Transcribe exactly the first line of the listing below and each line that follows it, ending with the line that contains "Female employees comprise", and omit the remainder.

=== Section Start ===

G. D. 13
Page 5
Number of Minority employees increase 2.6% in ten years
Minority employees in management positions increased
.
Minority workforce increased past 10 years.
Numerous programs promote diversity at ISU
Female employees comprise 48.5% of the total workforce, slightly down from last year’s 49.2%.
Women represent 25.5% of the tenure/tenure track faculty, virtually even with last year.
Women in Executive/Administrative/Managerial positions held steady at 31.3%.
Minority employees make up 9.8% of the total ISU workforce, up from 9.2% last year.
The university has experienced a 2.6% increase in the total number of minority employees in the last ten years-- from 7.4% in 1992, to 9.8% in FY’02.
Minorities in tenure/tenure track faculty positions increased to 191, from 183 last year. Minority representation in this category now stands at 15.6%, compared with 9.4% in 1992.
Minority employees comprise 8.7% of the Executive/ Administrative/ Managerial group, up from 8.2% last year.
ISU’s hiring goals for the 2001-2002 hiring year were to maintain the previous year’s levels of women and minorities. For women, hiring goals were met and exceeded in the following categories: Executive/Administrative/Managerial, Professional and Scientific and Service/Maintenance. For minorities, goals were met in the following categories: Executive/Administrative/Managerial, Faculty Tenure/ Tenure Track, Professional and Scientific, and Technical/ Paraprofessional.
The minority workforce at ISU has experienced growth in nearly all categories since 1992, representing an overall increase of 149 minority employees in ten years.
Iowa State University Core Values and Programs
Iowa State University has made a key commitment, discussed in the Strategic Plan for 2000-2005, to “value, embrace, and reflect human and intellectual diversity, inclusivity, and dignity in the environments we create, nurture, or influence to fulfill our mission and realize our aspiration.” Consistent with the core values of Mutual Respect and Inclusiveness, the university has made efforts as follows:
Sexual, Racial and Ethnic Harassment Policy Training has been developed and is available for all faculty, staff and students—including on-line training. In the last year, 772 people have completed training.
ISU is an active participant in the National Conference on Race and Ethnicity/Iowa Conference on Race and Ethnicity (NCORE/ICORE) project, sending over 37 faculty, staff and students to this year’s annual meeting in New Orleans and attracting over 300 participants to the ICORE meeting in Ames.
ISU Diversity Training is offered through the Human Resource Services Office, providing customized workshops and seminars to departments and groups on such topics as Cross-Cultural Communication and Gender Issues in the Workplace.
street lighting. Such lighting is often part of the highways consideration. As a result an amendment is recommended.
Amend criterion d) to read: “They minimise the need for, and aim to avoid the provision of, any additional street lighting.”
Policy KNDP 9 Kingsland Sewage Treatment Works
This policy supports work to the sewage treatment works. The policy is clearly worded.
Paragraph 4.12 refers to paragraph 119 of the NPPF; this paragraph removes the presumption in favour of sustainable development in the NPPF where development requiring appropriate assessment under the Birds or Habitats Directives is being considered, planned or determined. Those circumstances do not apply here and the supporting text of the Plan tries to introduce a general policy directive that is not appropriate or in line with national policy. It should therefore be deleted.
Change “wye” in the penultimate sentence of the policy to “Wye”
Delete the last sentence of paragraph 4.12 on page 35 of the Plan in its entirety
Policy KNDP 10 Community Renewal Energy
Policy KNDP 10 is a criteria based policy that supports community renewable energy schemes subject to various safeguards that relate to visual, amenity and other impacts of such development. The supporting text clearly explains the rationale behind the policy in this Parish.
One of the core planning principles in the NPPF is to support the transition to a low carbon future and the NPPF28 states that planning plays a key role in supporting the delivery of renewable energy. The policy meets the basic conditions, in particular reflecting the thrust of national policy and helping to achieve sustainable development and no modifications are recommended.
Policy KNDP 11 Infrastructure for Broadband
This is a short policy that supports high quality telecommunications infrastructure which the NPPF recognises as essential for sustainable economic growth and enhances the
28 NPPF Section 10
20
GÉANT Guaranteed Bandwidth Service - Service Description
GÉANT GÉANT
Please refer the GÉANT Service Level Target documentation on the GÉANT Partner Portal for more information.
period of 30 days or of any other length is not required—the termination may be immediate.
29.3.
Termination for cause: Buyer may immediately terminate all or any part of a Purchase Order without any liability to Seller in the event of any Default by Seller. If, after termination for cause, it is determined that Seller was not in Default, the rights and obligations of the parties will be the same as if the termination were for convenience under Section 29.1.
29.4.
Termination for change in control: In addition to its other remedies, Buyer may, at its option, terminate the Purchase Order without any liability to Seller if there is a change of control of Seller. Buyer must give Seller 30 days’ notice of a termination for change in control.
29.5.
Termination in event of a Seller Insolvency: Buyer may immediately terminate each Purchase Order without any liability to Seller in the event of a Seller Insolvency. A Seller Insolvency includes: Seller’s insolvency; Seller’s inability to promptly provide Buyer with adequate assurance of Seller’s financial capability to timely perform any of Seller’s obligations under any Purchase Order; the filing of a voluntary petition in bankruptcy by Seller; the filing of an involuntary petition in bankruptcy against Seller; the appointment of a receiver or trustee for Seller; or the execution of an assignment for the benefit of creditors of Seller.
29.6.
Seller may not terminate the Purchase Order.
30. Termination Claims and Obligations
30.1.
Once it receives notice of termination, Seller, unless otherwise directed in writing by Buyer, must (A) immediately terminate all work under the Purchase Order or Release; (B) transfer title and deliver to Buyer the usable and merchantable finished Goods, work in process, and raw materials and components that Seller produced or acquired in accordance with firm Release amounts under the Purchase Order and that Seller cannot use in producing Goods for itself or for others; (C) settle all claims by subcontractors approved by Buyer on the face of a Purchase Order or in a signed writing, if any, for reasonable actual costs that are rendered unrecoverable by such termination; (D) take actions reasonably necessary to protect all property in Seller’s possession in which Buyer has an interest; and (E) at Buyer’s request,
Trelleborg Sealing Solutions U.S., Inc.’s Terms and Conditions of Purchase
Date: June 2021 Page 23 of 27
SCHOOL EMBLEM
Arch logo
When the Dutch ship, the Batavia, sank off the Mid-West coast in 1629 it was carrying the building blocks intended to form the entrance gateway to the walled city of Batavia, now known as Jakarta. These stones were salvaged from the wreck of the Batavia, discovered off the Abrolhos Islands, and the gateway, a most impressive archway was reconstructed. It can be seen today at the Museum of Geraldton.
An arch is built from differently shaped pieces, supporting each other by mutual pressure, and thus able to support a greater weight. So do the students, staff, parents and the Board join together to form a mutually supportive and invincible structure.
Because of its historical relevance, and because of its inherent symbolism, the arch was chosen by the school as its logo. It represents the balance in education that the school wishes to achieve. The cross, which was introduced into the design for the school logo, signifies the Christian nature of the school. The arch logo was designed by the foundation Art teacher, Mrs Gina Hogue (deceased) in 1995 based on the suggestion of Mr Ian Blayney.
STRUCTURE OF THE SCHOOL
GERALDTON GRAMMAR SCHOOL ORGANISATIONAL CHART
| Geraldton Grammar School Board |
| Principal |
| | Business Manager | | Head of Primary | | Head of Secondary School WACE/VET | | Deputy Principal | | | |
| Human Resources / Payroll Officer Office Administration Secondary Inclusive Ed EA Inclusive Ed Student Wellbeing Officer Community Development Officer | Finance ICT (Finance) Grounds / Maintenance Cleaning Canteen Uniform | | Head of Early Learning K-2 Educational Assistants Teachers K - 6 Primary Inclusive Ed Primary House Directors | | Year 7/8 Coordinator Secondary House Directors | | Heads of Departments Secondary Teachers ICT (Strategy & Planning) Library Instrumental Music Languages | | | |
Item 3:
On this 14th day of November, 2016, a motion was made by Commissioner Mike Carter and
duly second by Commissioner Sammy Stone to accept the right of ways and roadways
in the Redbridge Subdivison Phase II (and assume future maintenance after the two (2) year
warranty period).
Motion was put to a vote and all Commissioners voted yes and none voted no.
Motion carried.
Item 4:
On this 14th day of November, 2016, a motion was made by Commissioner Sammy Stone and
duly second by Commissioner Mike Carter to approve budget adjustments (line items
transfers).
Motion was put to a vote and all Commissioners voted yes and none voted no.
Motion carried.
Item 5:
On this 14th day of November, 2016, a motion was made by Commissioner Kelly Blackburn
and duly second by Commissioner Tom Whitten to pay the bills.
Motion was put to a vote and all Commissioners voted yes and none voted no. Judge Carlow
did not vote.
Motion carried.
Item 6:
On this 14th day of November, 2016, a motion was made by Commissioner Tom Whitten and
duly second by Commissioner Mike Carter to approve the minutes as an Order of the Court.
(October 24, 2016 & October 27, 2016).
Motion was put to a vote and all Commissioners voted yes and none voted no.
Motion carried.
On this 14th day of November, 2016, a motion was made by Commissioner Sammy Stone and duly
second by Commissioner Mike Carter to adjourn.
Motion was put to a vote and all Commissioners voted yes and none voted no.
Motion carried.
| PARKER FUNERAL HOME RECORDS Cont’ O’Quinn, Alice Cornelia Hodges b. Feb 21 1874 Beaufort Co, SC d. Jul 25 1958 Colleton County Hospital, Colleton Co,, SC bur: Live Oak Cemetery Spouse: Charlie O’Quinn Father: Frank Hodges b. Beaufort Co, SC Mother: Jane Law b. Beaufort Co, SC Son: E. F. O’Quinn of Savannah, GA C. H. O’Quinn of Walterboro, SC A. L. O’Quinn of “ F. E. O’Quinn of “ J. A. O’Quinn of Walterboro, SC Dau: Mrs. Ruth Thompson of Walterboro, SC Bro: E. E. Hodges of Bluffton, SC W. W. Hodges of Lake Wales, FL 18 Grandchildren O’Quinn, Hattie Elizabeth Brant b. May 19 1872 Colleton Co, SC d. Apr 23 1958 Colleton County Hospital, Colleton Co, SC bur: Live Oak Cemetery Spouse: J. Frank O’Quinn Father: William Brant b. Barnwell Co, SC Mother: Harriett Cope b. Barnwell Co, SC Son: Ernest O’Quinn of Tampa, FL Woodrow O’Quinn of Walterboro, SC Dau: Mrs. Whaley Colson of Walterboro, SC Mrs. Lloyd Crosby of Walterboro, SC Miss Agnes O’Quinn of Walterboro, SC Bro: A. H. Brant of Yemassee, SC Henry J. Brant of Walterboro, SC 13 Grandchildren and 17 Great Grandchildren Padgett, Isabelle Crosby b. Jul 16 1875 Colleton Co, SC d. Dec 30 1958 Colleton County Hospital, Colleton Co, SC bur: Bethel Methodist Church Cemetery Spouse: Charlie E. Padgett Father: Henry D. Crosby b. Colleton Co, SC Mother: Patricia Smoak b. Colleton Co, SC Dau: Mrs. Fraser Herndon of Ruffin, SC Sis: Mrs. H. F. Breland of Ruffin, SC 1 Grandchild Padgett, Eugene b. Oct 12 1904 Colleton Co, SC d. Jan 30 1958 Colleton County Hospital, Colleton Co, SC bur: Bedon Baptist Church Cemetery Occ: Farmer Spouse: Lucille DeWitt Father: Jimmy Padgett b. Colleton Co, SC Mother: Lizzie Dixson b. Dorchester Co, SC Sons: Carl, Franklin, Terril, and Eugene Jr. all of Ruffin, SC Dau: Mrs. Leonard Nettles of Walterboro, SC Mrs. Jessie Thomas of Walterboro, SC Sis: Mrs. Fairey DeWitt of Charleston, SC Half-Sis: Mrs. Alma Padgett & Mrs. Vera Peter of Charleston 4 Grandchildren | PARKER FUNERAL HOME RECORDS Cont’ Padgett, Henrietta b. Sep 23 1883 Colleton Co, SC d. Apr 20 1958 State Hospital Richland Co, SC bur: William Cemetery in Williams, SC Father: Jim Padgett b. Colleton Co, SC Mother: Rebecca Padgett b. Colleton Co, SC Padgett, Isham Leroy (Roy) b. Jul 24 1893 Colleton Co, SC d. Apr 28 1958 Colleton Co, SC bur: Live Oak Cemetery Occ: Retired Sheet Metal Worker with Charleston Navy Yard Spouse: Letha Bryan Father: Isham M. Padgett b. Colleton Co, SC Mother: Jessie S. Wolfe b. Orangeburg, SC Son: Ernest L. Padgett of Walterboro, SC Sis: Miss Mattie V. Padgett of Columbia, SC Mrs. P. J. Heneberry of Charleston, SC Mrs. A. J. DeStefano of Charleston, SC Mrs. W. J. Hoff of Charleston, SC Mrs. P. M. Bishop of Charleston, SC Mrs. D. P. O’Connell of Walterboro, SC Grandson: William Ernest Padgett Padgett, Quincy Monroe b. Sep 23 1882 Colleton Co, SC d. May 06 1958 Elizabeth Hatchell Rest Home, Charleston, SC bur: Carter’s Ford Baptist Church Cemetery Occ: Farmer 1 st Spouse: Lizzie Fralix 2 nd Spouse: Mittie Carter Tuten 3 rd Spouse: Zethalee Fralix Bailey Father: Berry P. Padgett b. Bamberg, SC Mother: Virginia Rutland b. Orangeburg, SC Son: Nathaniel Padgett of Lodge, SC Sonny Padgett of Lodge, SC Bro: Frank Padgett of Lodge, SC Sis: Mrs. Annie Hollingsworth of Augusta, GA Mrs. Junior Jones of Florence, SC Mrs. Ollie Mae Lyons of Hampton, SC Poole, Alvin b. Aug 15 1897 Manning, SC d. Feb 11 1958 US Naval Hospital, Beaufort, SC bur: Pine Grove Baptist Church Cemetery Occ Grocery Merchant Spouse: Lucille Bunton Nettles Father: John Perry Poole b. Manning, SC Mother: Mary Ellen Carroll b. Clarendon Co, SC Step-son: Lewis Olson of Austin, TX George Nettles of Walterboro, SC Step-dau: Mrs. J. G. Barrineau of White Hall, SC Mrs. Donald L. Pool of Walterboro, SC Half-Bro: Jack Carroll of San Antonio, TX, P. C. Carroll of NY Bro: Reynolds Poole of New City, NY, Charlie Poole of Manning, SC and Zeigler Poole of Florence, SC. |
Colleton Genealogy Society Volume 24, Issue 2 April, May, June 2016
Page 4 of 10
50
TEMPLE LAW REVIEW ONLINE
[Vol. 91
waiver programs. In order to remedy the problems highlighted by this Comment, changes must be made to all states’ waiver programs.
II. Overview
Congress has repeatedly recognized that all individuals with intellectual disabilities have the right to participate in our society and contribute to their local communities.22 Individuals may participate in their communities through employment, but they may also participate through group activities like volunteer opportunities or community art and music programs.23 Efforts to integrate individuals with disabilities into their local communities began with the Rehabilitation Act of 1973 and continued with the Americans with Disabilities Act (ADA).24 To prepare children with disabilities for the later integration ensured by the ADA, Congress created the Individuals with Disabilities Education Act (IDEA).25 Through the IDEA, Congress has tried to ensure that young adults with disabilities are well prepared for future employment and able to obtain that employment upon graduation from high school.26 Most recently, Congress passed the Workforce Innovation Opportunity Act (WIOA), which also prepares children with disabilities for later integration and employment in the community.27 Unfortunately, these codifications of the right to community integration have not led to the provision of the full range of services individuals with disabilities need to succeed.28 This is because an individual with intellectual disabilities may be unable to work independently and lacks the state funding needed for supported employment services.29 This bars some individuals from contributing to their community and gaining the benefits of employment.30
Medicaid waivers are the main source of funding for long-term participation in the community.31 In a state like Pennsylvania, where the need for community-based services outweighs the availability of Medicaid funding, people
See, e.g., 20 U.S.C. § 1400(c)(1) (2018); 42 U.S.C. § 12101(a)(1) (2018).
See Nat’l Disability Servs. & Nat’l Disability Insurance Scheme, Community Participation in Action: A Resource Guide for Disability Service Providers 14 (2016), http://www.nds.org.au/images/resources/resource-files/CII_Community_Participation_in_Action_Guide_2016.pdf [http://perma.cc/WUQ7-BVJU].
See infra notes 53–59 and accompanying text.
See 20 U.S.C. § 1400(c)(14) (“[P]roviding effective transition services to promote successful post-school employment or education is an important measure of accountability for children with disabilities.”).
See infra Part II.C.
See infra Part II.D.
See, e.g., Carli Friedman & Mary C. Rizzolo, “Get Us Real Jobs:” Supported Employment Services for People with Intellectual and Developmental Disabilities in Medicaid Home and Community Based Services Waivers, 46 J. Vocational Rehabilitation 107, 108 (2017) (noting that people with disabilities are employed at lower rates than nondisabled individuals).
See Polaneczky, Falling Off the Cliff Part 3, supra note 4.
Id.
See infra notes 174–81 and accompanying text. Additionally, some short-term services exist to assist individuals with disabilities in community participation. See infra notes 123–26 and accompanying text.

=== Section End ===

[Finished task]:
G. D. 13
Page 5
Number of Minority employees increase 2.6% in ten years
Minority employees in management positions increased
.
Minority workforce increased past 10 years.
Numerous programs promote diversity at ISU
Female employees comprise 48.5% of the total workforce, slightly down from last year’s 49.2%.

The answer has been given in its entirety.